Lent, week 1

The pastor from our previous church sent a message saying that their pastoral intern Gary Villa (who, by the way, bought our old house) collected six pentitential psalms and six readings for the Lenten season. I’m reposting here in case anyone else may find them useful.

Psalm 6

O Lord, rebuke me not in your anger, nor discipline me in your wrath.
Be gracious to me, O Lord, for I am languishing; heal me, O Lord, for my bones are troubled.
My soul also is greatly troubled. But you, O Lord – how long?
Turn, O Lord, deliver my life; save me for the sake of your steadfast love.
For in death there is no remembrance of you; in Sheol who will give you praise?
I am weary with my moaning; every night I flood my bed with tears; I drench my couch with my weeping.
My eye wastes away because of grief; it grows weak because of all my foes.
Depart from me, all you workers of evil, for the Lord has heard the sound of my weeping.
The Lord has heard my plea; the Lord accepts my prayer.
All my enemies shall be ashamed and greatly troubled; they shall turn back and be put to shame in a moment.

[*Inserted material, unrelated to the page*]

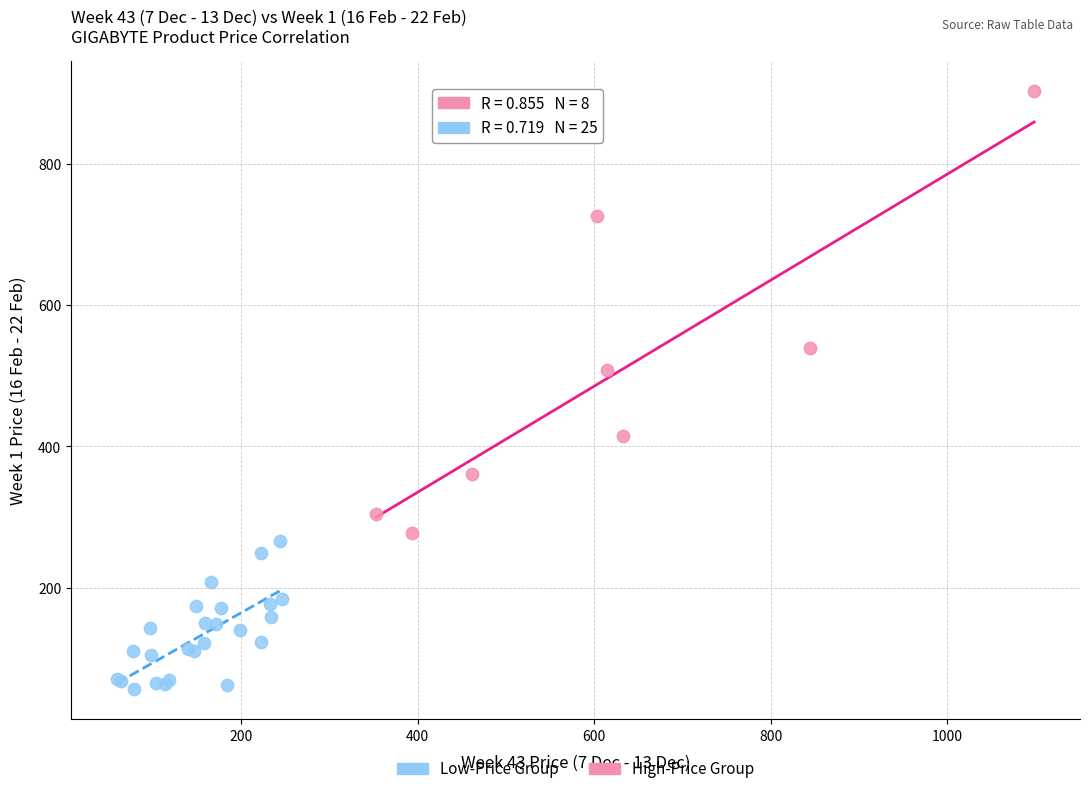

Which series has the largest Y range (max minus min)?

High-Price Group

Bernard of Clairvaux (1090-1153), from On Loving God

“What shall I render unto the Lord for all His benefits towards me?” Reason and natural justice alike move me to give up myself wholly to loving Him to whom I owe all that I have and am. But faith shows me that I should love Him far more than I love myself, as I come to realize that He has given me not my own life only, but even Himself. Yet, before the time of full revelation had come, before the Word was made flesh, died on the Cross, came forth from the grave, and returned to His Father; before God had shown us how much He loved us by all this plenitude of grace, the commandment had been uttered, ‘Thou shalt love the Lord thy God with all thine heart, and with all thy soul and with all thy might.’ That is: with all thy being, all thy knowledge, all thy powers. And it was not unjust for God to claim this from His own work and gifts. Why should not the creature love his Creator, who gave him the power to love? Why should he not love Him with all his being, since it is by His gift alone that he can do anything that is good?

It was God’s creative grace that out of nothingness raised us to the dignity of manhood; and from this appears our duty to love Him, and the justice of His claim to that love. But how infinitely is the benefit increased when we bethink ourselves of His fulfillment of the promise.… I owe all that I am to Him who made me: but how can I pay my debt to Him who redeemed me, and in such wondrous wise? Creation was not so vast a work as redemption; for it is written of man and of all things that were made, ‘He spoke the word, and they were made.’ But to redeem that creation which sprang into being at His word, how much He spoke, what wonders He wrought, what hardships He endured, what shames He suffered! Therefore what reward shall I give unto the Lord for all the benefits which He has done unto me? In the first creation He gave me myself; but in His new creation He gave me Himself, and by that gift restored to me the self that I had lost. Created first and then restored, I owe Him myself twice over in return for myself. But what have I to offer Him for the gift of Himself? Could I multiply myself a thousand-fold and then give Him all, what would that be in comparison with God?